À la 56ème minute, sur une pénalité de Plisson, le Stade Français menait 33-17 croyait bien tenir sa première victoire à l'extérieur cette saison. Après le deuxième essai de pénalité concédé (45e) et le carton jaune justement infligé à Macalou pour une charge à l'épaule sur Fearns, le Stade Français avait passé un 13-0 aux Lyonnais, à quatorze contre quinze ! Il le devait notamment à un exploit de Bonneval, qui récupérait un petit coup de pied par-dessus avant de glisser la gonfle à Pyke qui envoyait Nayacalevu marquer son deuxième essai (48e). Mais il faut croire que la semaine est propice aux "remontadas". Comme contre le Racing fin janvier, le Lou emballait le match et renversait le match en onze minutes par deux essais de Fearns (62e) et Armitage (69e) et deux pénalités (66e, 73e), dont celle de la gagne, pour Lionel Beauxis, pour sa première titularisation. On était loin d'imaginer un tel scénario à la pause. Lyon avait raté son entame et sa fin de première mi-temps. Au bout de quarante-huit secondes, Sekou Macalou plongeait dans l'en-but après une course sur l'aile droite (7-0). Une minute avant la mi-temps, il était imité par l'ailier, Waisea Nayacalevu (17-10 à la pause). Privé de ballons, le Stade Français avait parfaitement utilisé les rares exploitables. Et Jules Plisson avait ajouté une pénalité depuis la ligne médiane (34). Dominateurs dans l'occupation, Lyon ne parvenait guère à s'approcher de la ligne adverse. Toby Arnold commettait un en-avant (lire l'action) mais Lyon devait s'en remettre finalement à sa mêlée. En supériorité numérique, les Lyonnais inscrivaient finalement un essai de pénalité (31e). Il fallut finalement attendre de les voir au bord du KO pour sonner la révolte.

 

 

Le tournant

Il y a eu tellement de virages dans ce match qu'on ne sait pas lequel choisir. On choisira le carton jaune infligé à Macalou. A quinze contre quatorze, Lyon encaissait un 13-0. Et encore, après le deuxième essai de pénalité, Plisson ratait une pénalité depuis la ligne médiane, accordée après la bagarre qui suivait le plaquage à l'épaule de Macalou sur Fearns. Mais le plus incroyable est finalement que les Parisiens n'aient pas réussi à garder cet avantage.

 

L'action

L'ouvreur parisien, Jules Plisson, a failli mettre son équipe dans la panade. Après un en-avant d'Arnold (15e) près de la ligne après un coup de pied à suivre de Frédéric Michalak, les Parisiens bénéficiaient d'un bras cassé sur la mêlée qui suivaient.
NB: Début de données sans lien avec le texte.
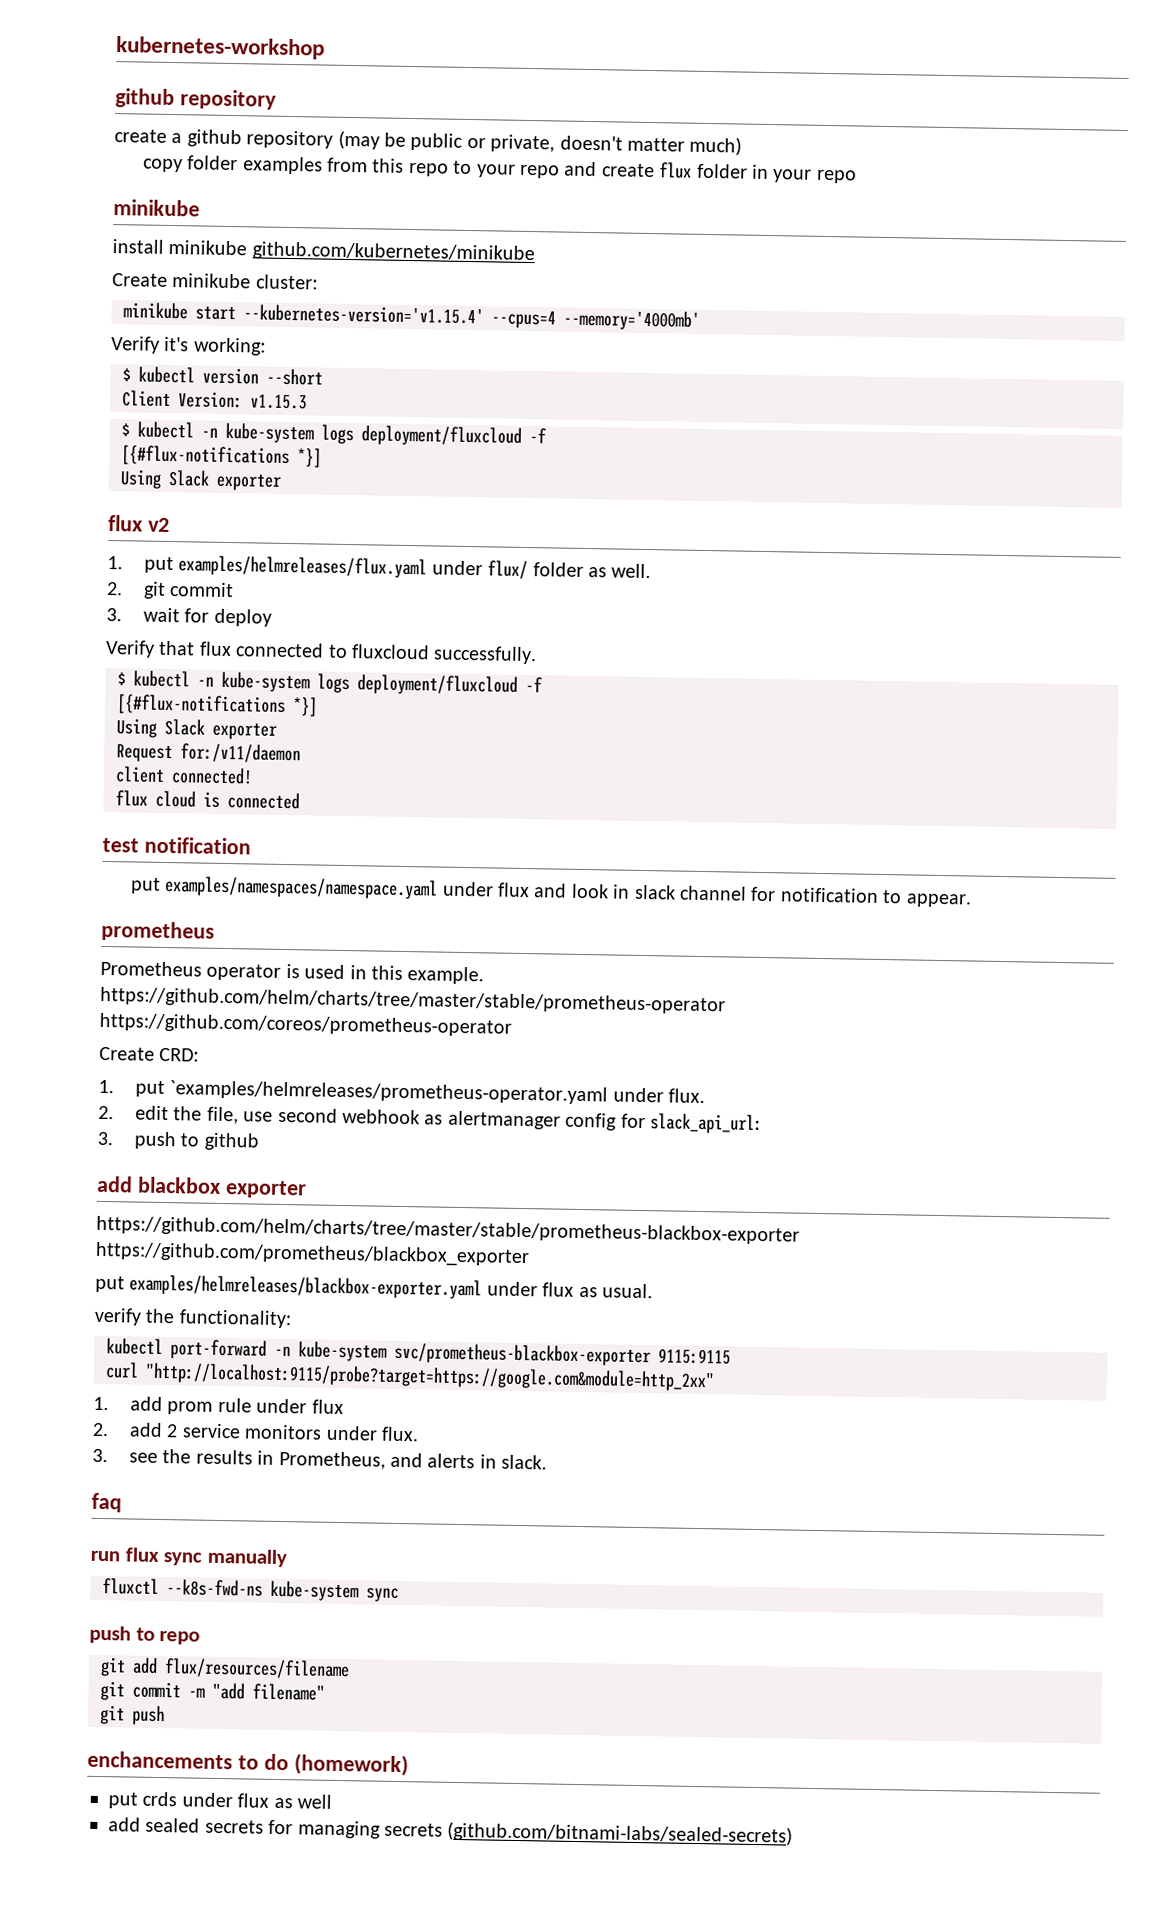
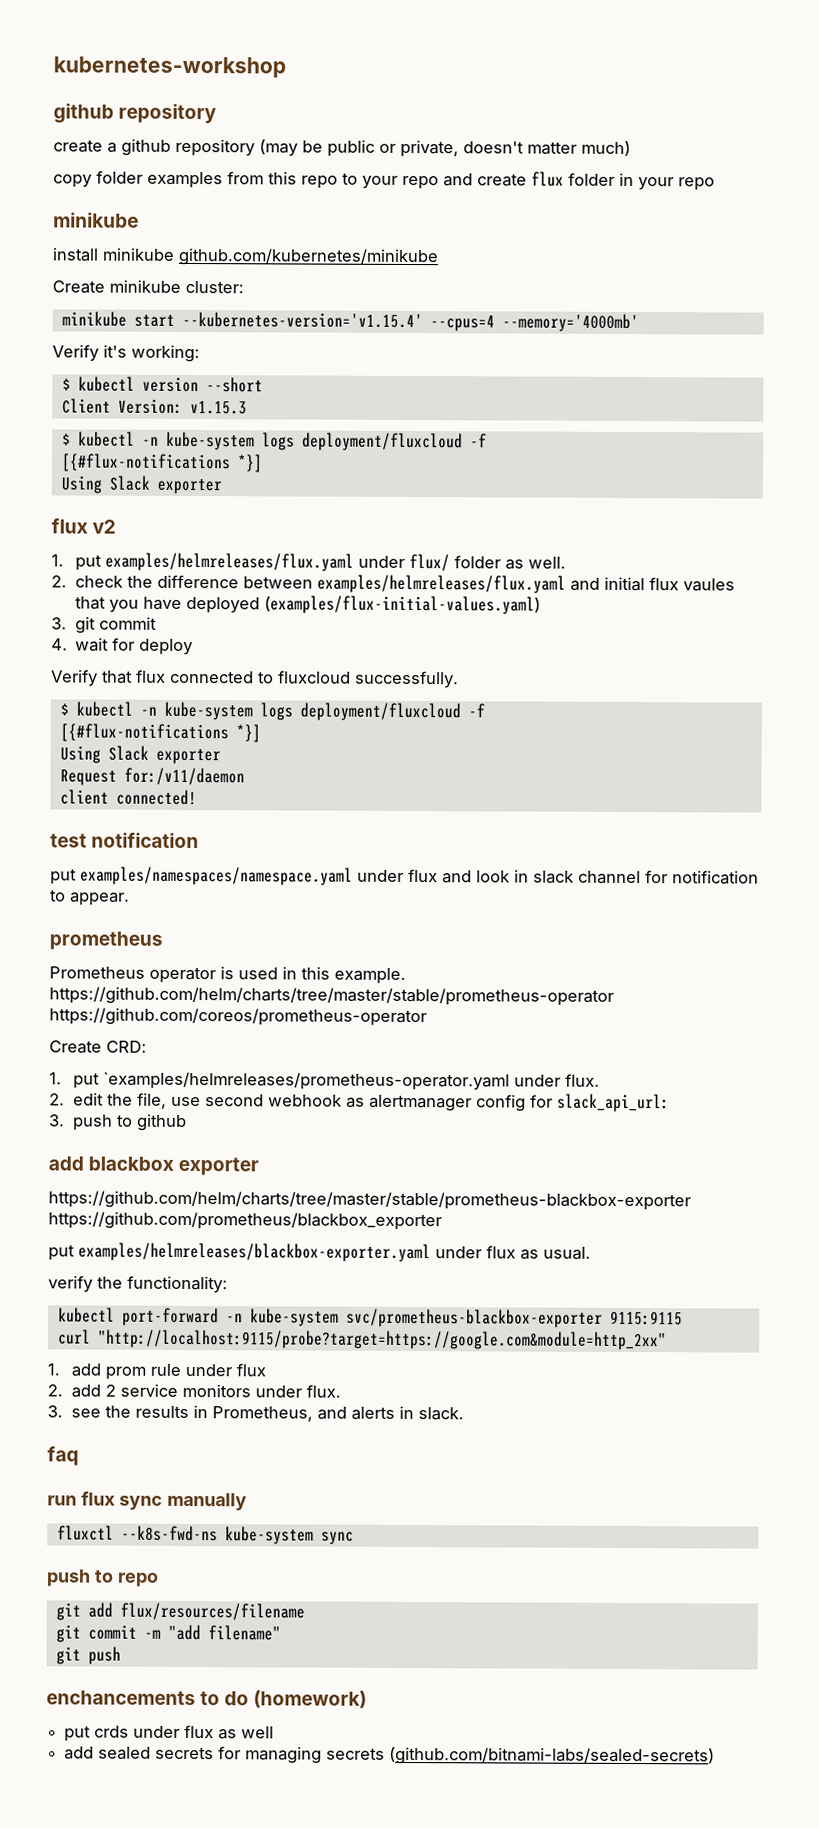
(123, 588) none -> [74,574,735,594] [74,595,541,615] [51,617,67,630] check the difference between examples/helmreleases/flux.yaml and initial flux vaules that you have deployed (examples/flux-initial-values.yaml) // 3.
[106,607,122,622] 3. -> [51,638,68,651] 4.
[115,790,300,810] // flux cloud is connected -> (197, 797) none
Mais le Parisien tergiversait, hésitait deux fois à dégager son camp avant de se plaindre auprès de l'arbitre du placement de Frédéric Michalak. Il était finalement sanctionné et l'arbitre ordonnait une mêlée pour Lyon. La première dût être rejoué. La deuxième vit Lyon bénéficier d'une pénalité, qui demandait une nouvelle mêlée. Son pilier gauche, Albertus Buckle était alors pénalisé et le Stade Français pouvait enfin se dégager, par un coup de pied de Jules Plisson.

 

Le joueur

Pour sa première titularisation avec Lyon, l'ouvreur international, Lionel Beauxis a été l'auteur d'une prestation honorable dans le jeu, après une première mi-temps peut-être trop timide, à l'image de son équipe. Libéré en fin de match, il prit la responsabilité du but après la sortie de Frédéric Michalak. Après avoir raté une première occasion de donner l'avantage à Lyon sur la transformation de l'essai d'Armitage, à qui il avait adressé une lumineuse passe au pied, il ne ratait pas la pénalité de la gagne quatre minutes plus tard.

 

 

Les meilleurs : à Lyon : Isa, Fearns, Beauxis, Gomez Kodela, Ivaldi, Armitage ;

Au Stade français : Plisson, Nayacalevu, Macalou, Bonneval.